Status Update CW21 - Integrating stuff!

Posted on May 25, 2021

After we have been working more or less separatly on differnet topics, we finally had a longish talk about how to integrate our crawlers to a backend that collects the crawled data, and how we could integrate that data with our HubGrep search, as a local search backend.

done

  • generating fake data to test, and learning sphinxsearch (still a long way to go)
  • thinking about the changes we have to make to search, when we want to add our own search index (see motivations/challenges)
  • more work on crawlers, talking about how to interface to a indexer backend for data collection
  • started working on an indexer

doing

  • getting an initial version of the indexer up, connect the first crawler
  • more crawlers!

motivations and challenges

tl;dr: There is a bigger topic coming up when we add an import from our (upcoming) indexer/crawler to HubGrep.

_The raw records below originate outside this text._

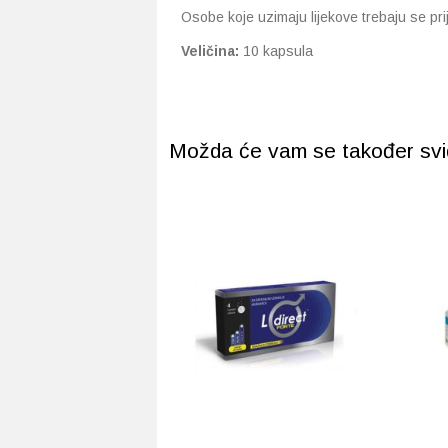
Osobe koje uzimaju lijekove trebaju se pri
Veličina:
10 kapsula
Možda će vam se također svidj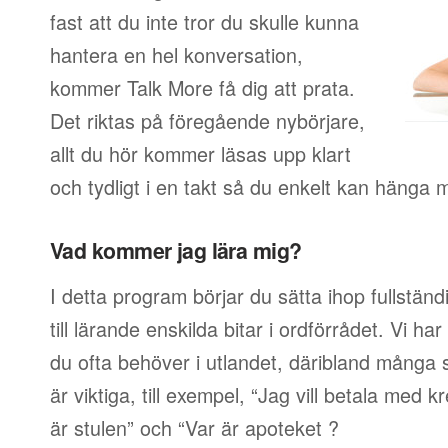
fast att du inte tror du skulle kunna
hantera en hel konversation,
kommer Talk More få dig att prata.
Det riktas på föregående nybörjare,
allt du hör kommer läsas upp klart
och tydligt i en takt så du enkelt kan hänga 
Vad kommer jag lära mig?
I detta program börjar du sätta ihop fullstän
till lärande enskilda bitar i ordförrådet. Vi har
du ofta behöver i utlandet, däribland många s
är viktiga, till exempel, “Jag vill betala med 
är stulen” och “Var är apoteket ?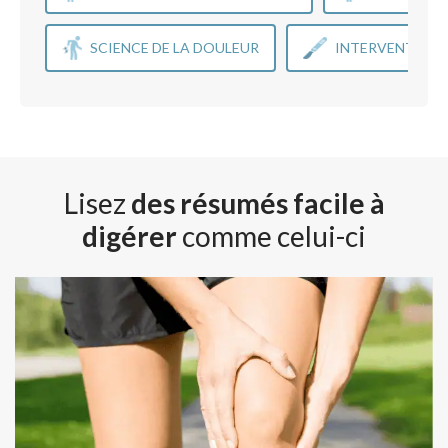
SCIENCE DE LA DOULEUR
INTERVENTIONS
Lisez
des résumés facile à
digérer
comme celui-ci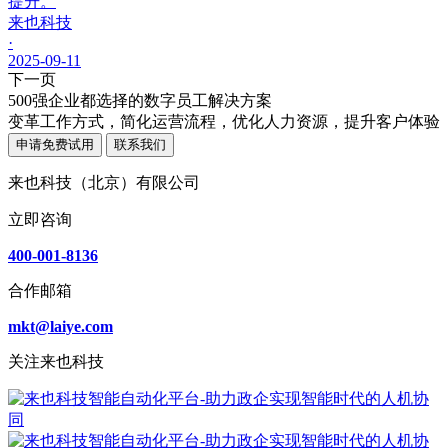
提升。
来也科技
·
2025-09-11
下一页
500强企业都选择的数字员工解决方案
变革工作方式，简化运营流程，优化人力资源，提升客户体验
申请免费试用
联系我们
来也科技（北京）有限公司
立即咨询
400-001-8136
合作邮箱
mkt@laiye.com
关注来也科技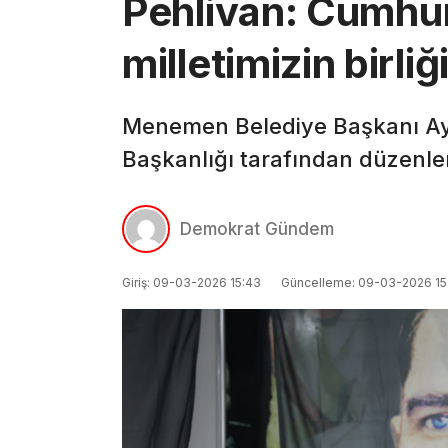
Pehlivan: Cumhur 
milletimizin birli
Menemen Belediye Başkanı Ay
Başkanlığı tarafından düzenlen
Demokrat Gündem
Giriş: 09-03-2026 15:43
Güncelleme: 09-03-2026 15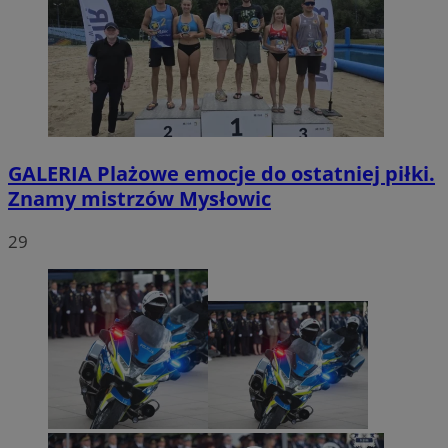
GALERIA
Plażowe emocje do ostatniej piłki.
Znamy mistrzów Mysłowic
29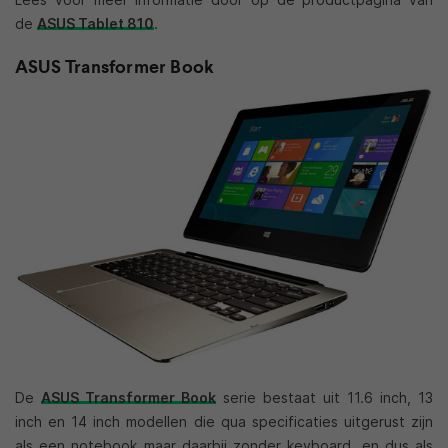
de
ASUS Tablet 810
.
ASUS Transformer Book
De
ASUS Transformer Book
serie bestaat uit 11.6 inch, 13
inch en 14 inch modellen die qua specificaties uitgerust zijn
als een notebook maar daarbij zonder keyboard, en dus als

We are still working on separate crawlers for all kinds of code hosters, collecting the results in an indexer, so that we can publish the complete repository metadata of all hosters separately. Afterwards, we want to add an import function to HubGrep: a HubGrep admin should be able to bootstrap a new, self-updating local search index from our indexing service - so that we dont rely on (sometimes really slow) metasearch.

That changes our current workflow a lot: in theory, we dont need the users to add hosters to HubGrep instances, but to the indexer - but the admin still has to decide for hosters he wants to have indexed locally. (because, having a indexed copy of all of github could be huge) But we still want users to add new instances, so we probably forward users to the indexer, and let them add the instances there?